• **Work required**:
Exactly the lines below, starting with the one containing "text_box [562, 834, 636, 953]" and going on through the one containing "Identify the document elements. Format: label [x1, y1, x2, y2].", must be reproduced, both ends included, and no pictures with them.

• **Data shown**:
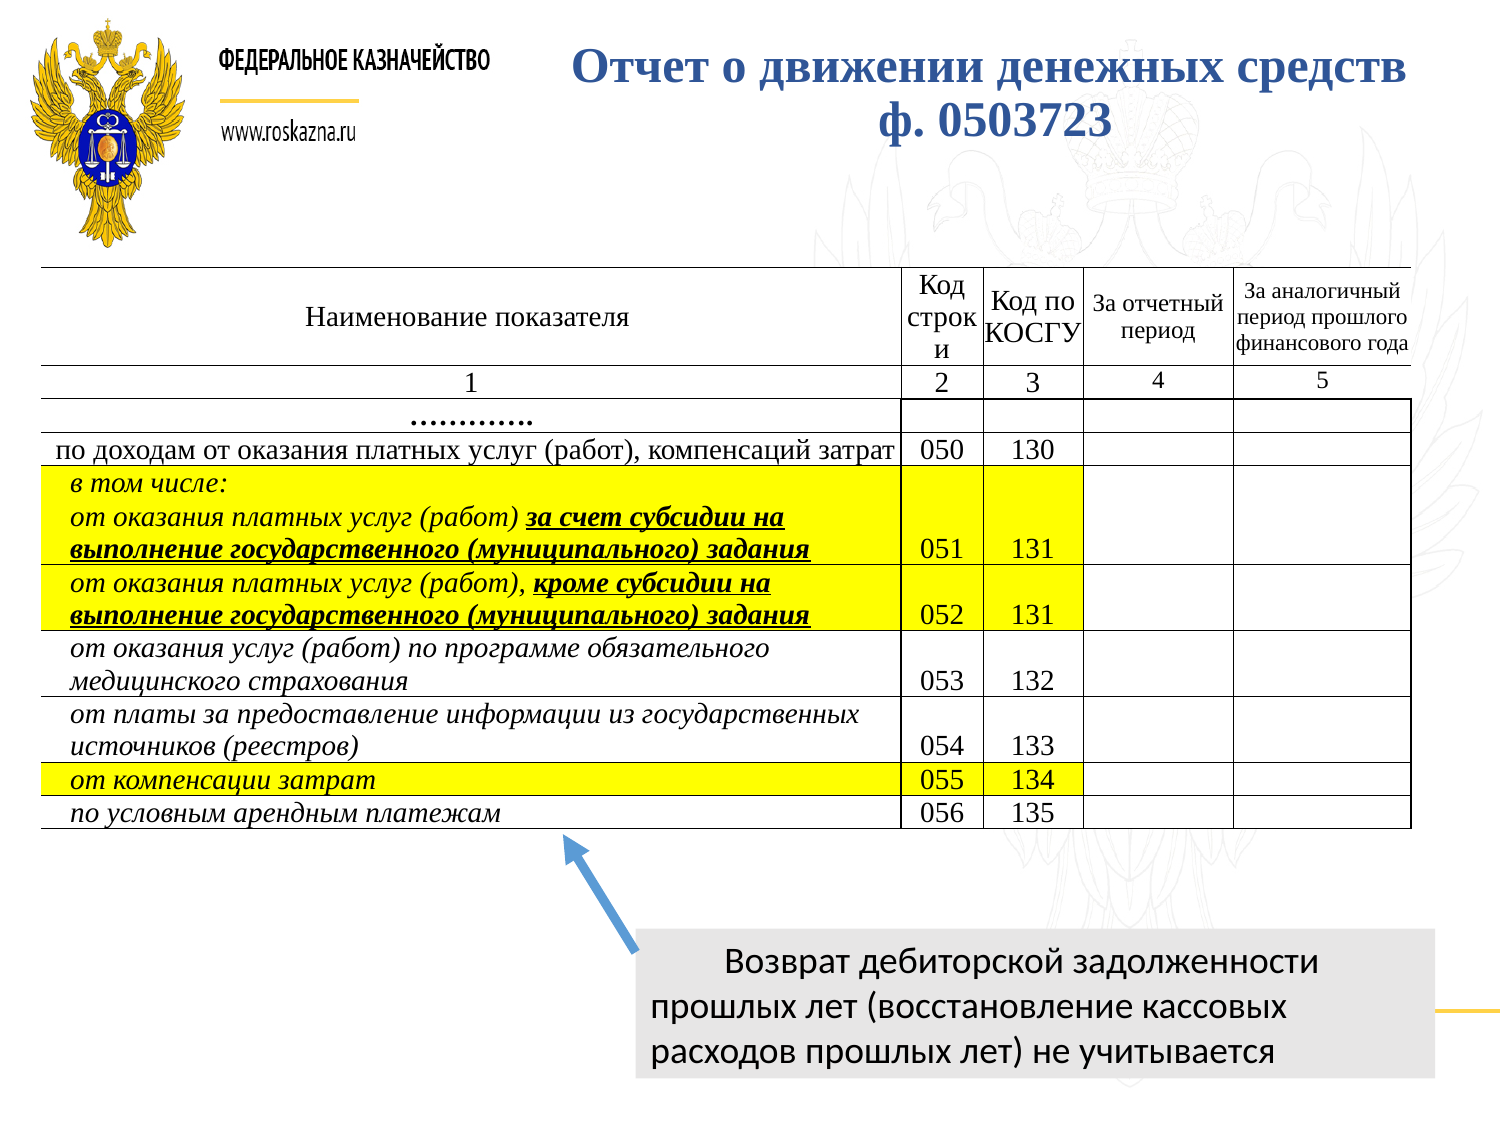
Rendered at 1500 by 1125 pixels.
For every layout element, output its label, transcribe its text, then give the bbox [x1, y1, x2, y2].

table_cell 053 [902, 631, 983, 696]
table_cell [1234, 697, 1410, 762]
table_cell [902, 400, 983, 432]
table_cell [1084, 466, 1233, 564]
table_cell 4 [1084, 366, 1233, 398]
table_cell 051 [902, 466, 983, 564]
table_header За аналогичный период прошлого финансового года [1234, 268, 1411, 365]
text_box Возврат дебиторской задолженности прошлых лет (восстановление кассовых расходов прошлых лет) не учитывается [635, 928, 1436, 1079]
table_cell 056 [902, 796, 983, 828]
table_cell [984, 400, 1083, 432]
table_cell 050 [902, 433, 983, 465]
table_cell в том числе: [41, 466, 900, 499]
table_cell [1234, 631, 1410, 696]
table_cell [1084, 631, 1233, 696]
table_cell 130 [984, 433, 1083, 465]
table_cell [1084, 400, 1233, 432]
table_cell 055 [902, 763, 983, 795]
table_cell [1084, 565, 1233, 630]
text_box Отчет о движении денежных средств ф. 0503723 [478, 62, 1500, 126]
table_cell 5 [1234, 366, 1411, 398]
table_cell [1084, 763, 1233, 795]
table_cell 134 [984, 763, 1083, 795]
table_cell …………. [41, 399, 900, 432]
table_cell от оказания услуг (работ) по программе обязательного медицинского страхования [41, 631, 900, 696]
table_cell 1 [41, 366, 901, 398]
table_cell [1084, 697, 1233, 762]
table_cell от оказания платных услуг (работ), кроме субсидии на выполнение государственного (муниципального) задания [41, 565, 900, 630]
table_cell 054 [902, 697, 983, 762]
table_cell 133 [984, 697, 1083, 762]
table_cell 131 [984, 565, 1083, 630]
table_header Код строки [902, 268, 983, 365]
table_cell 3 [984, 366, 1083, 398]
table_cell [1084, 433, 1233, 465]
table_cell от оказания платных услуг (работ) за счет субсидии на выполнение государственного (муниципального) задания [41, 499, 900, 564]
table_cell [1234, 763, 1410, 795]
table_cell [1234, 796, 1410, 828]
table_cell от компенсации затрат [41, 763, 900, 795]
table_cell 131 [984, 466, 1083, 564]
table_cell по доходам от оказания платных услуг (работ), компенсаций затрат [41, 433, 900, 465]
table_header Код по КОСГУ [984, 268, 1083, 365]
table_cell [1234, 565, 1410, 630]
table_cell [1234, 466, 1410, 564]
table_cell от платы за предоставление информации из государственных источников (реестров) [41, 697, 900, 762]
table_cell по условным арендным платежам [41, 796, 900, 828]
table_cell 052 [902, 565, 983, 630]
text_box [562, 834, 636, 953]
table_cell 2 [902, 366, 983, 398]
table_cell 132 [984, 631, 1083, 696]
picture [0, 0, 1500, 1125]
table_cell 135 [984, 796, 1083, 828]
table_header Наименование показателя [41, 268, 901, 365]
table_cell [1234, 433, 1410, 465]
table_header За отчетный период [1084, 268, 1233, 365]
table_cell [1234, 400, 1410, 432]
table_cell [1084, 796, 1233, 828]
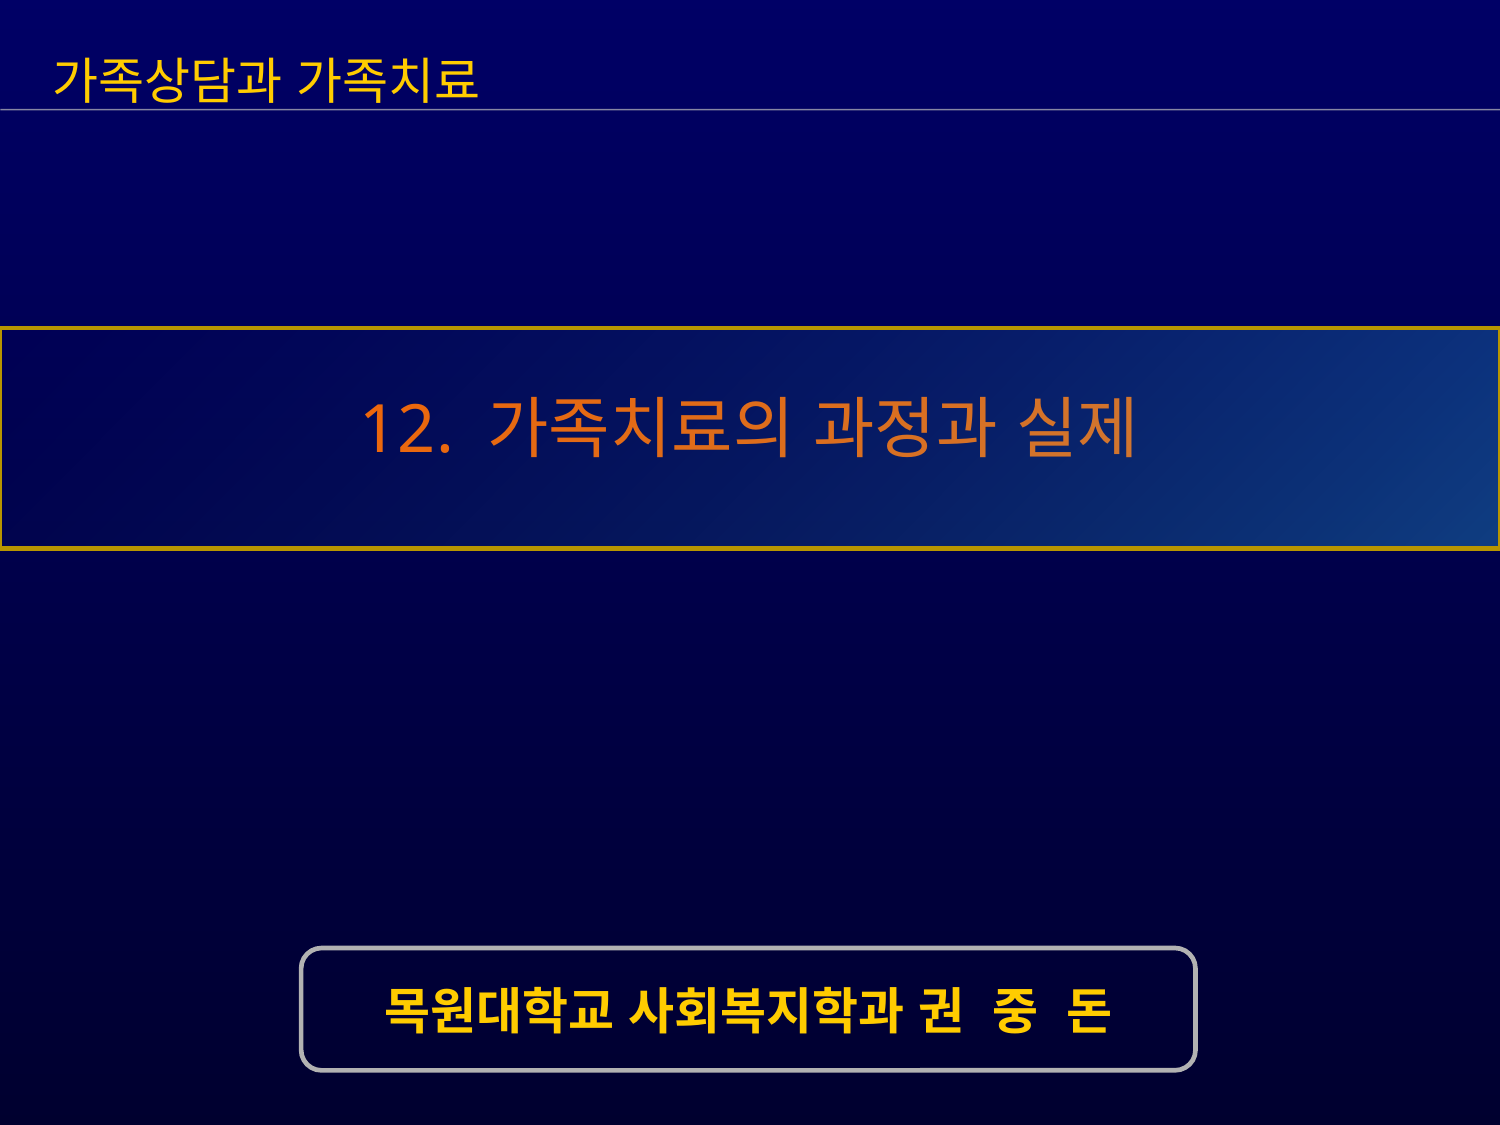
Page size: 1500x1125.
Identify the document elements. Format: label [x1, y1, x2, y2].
--
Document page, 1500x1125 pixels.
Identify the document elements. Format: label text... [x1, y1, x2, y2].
==
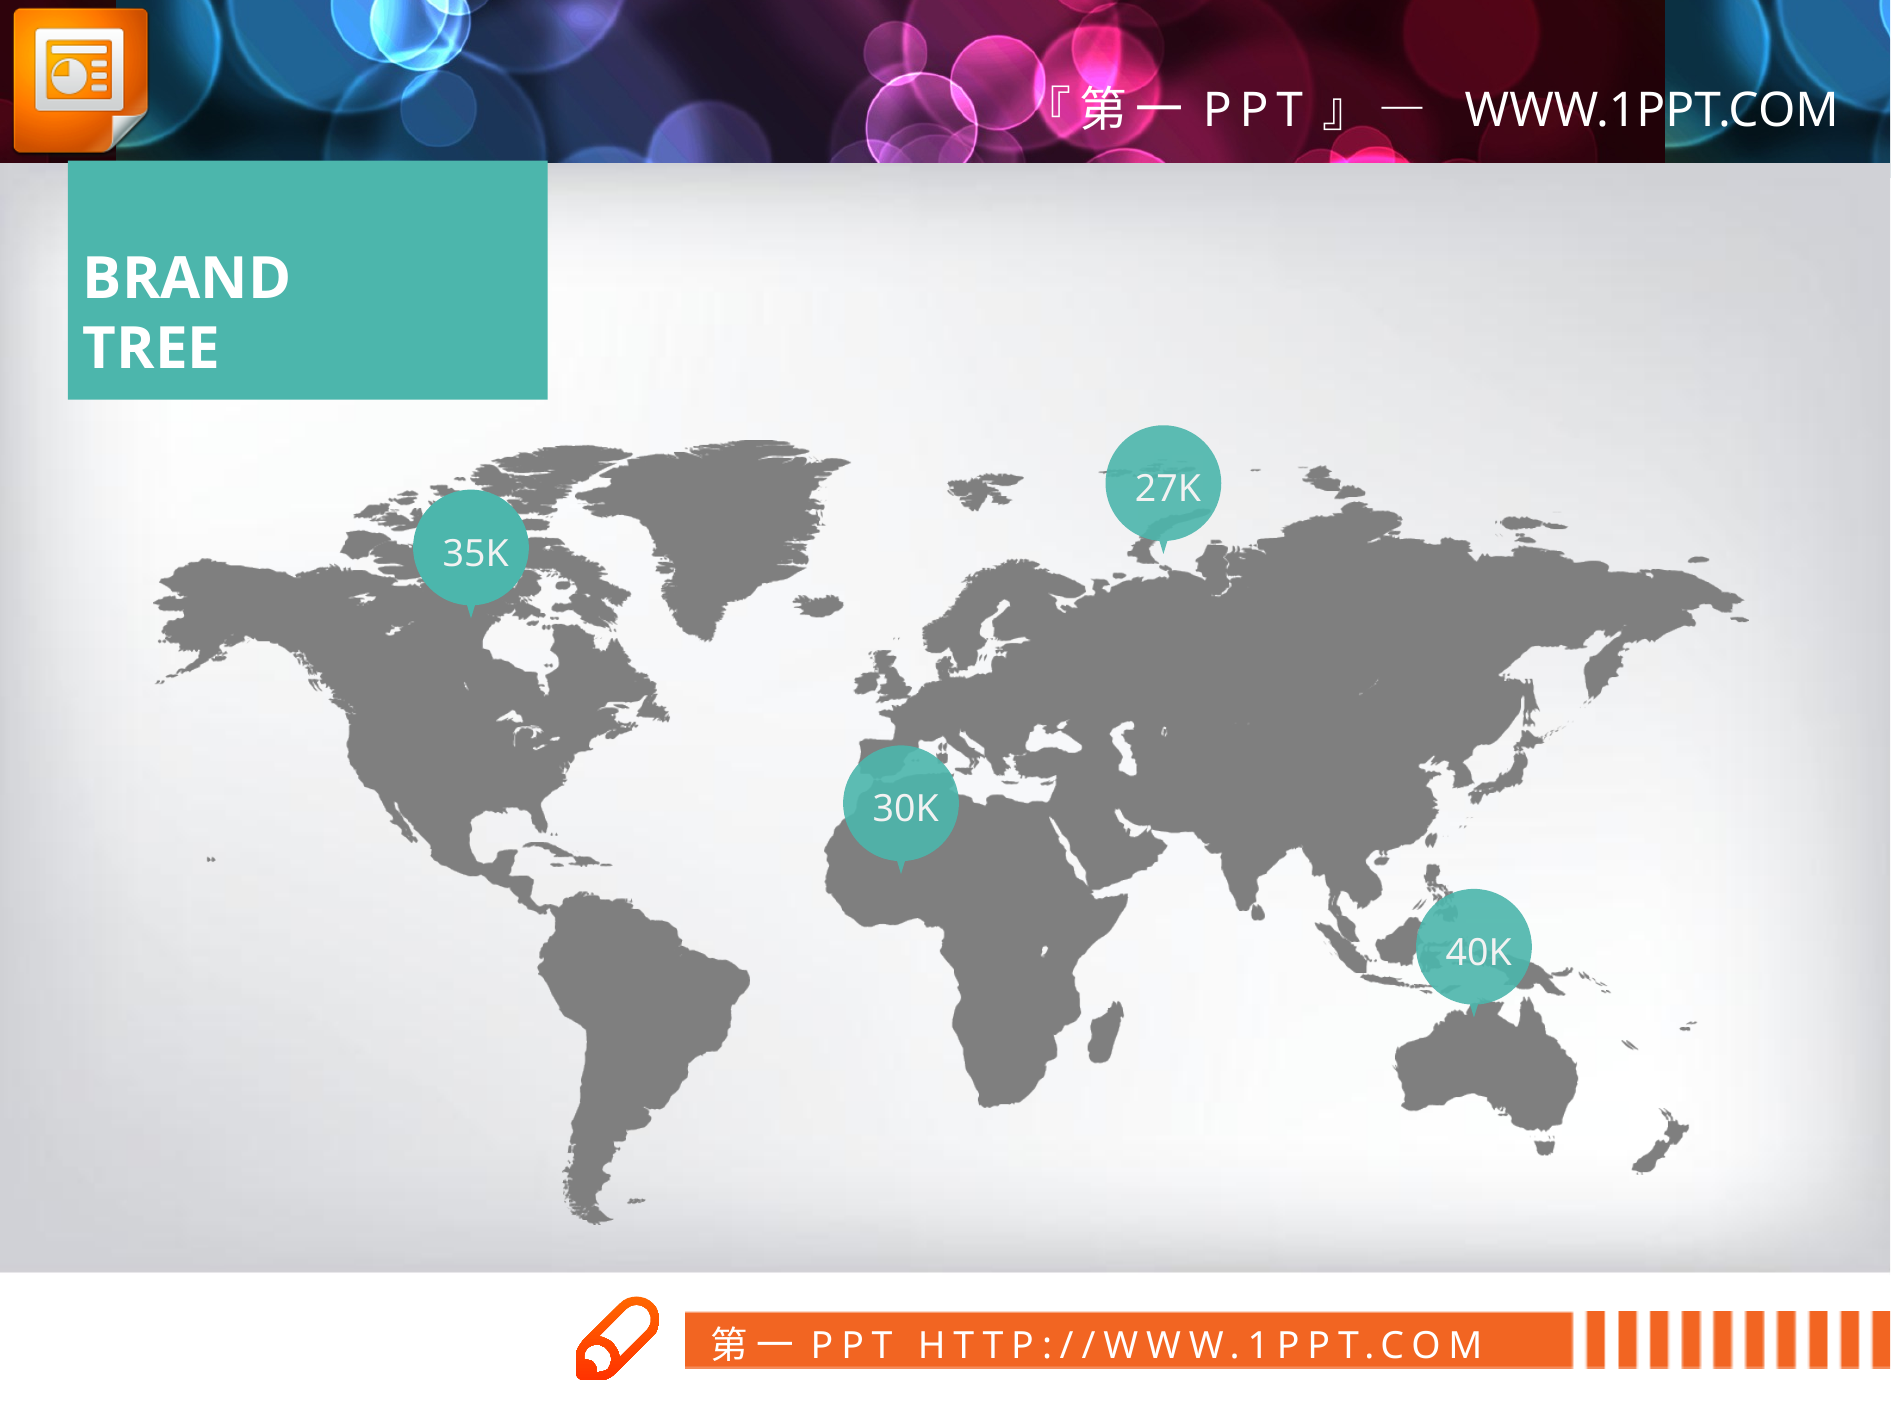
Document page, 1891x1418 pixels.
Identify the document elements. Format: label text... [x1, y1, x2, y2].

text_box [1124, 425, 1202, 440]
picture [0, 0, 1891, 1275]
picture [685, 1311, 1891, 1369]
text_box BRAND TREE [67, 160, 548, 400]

• **Answer to this problem**:
text_box [562, 834, 636, 953]
table_cell 2 [902, 366, 983, 398]
table_cell 132 [984, 631, 1083, 696]
picture [0, 0, 1500, 1125]
table_cell 135 [984, 796, 1083, 828]
table_header Наименование показателя [41, 268, 901, 365]
table_cell [1234, 433, 1410, 465]
table_header За отчетный период [1084, 268, 1233, 365]
table_cell [1234, 400, 1410, 432]
table_cell [1084, 796, 1233, 828]
Page size: 1500x1125.
Identify the document elements. Format: label [x1, y1, x2, y2].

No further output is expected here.